## [Consegna]
Trascrivi parola per parola il passo del testo sul dolore nella malattia di Parkinson che va da "Materiali e metodi: in" fino a "valutati al basale." compreso.

## [Testo da studiare]

· · ·

Obiettivo: valutare l’effetto delle terapie aggiuntive alla L-dopa sui meccanismi di
processazione del dolore nei pazienti affetti da MP, con la finalità di aumentare le
conoscenze sulla neurofisiopatologia di questo sintomo e della sua gestione terapeutica.
Materiali e metodi: in questo studio osservazionale prospettico con follow-up a 3 e 6
mesi, dopo la selezione dei pazienti, sono state valutate le soglie tattili, nocicettive e
tolleranza al dolore con stimolazione elettrica bilaterale di tutte e quattro le estremità, in
ordine random e con metodo dei limiti. Sono state utilizzate inoltre diverse scale per
determinare la percezione del dolore e la compromissione della qualità di vita: King’s
Parkinson Disease Pain Scale, HAS (Hamilton Anxiety Scale), HDS (Hamilton
Depression Scale), FSS (Fatigue Severity Scale), PDSS2 (Parkinson Disease Sleep
Scale 2), UPDRS-MDS (Unified Parkinson Disease Rating Scale- Movement Disorder
Society), PDQ-8 (Parkinson Disease Questionnaire 8). Inoltre sono stati reclutati
volontari sani per il confronto delle soglie.
Risultati: 18 soggetti con MP e 11 controlli sani sono stati arruolati e valutati al basale.

· · ·

## [Dati di partenza]
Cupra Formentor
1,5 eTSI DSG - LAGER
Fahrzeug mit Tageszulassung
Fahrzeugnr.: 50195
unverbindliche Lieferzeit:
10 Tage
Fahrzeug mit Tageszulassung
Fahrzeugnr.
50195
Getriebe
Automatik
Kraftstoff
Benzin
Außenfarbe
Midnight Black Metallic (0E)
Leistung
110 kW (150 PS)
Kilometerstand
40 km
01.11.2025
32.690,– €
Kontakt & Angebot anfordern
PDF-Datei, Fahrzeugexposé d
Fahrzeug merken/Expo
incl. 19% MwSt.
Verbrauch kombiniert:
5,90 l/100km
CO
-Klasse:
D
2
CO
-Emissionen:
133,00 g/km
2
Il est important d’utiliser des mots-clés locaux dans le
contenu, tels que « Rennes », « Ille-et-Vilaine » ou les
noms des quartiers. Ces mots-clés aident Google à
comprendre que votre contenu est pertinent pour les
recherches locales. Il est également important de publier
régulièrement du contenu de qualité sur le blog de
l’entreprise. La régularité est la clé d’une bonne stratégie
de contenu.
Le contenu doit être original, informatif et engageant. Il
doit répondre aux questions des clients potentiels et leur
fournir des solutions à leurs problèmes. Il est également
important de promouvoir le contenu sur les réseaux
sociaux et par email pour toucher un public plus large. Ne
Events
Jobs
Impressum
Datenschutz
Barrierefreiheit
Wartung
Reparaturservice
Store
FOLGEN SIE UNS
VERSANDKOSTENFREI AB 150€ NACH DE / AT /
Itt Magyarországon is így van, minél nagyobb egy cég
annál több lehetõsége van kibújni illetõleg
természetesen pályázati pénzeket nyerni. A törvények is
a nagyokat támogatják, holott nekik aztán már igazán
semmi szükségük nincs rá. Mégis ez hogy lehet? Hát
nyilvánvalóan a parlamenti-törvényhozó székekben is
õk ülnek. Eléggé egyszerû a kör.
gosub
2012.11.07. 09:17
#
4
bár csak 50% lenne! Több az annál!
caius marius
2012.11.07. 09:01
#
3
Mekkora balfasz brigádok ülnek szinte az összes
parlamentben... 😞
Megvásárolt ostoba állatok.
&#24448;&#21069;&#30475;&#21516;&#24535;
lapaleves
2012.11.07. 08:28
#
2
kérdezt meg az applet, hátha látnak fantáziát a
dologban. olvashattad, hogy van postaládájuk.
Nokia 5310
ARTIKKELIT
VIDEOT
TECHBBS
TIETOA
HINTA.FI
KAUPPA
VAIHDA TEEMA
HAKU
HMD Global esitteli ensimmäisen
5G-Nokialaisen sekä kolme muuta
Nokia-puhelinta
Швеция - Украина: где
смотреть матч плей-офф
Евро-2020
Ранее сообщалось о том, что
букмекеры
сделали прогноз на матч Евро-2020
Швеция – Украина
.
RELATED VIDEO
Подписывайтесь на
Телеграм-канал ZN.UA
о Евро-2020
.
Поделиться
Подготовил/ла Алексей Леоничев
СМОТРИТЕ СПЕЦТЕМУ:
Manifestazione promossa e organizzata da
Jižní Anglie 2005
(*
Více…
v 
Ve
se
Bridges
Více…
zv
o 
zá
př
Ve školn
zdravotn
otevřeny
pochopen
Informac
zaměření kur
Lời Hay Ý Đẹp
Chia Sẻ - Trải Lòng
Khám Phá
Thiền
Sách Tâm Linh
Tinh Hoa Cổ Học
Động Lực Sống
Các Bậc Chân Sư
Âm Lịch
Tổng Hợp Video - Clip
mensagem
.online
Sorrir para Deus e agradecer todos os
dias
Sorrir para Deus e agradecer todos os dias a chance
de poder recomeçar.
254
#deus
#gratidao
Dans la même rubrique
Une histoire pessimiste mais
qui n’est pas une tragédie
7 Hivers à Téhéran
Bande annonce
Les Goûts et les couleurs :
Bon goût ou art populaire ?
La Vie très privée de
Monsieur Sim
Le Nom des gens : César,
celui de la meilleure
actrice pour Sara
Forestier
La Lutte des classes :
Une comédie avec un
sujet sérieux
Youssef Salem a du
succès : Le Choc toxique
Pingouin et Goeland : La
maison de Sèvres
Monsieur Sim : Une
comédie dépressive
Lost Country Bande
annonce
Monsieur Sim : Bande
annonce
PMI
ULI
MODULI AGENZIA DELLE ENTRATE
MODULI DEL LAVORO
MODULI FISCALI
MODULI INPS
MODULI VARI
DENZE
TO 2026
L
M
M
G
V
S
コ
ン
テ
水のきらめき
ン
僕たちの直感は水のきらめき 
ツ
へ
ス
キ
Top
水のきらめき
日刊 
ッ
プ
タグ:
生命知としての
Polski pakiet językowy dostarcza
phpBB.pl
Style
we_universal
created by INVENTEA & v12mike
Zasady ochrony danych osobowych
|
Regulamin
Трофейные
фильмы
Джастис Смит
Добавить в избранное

· · ·

## [Soluzione proposta]
Materiali e metodi: in questo studio osservazionale prospettico con follow-up a 3 e 6
mesi, dopo la selezione dei pazienti, sono state valutate le soglie tattili, nocicettive e
tolleranza al dolore con stimolazione elettrica bilaterale di tutte e quattro le estremità, in
ordine random e con metodo dei limiti. Sono state utilizzate inoltre diverse scale per
determinare la percezione del dolore e la compromissione della qualità di vita: King’s
Parkinson Disease Pain Scale, HAS (Hamilton Anxiety Scale), HDS (Hamilton
Depression Scale), FSS (Fatigue Severity Scale), PDSS2 (Parkinson Disease Sleep
Scale 2), UPDRS-MDS (Unified Parkinson Disease Rating Scale- Movement Disorder
Society), PDQ-8 (Parkinson Disease Questionnaire 8). Inoltre sono stati reclutati
volontari sani per il confronto delle soglie.
Risultati: 18 soggetti con MP e 11 controlli sani sono stati arruolati e valutati al basale.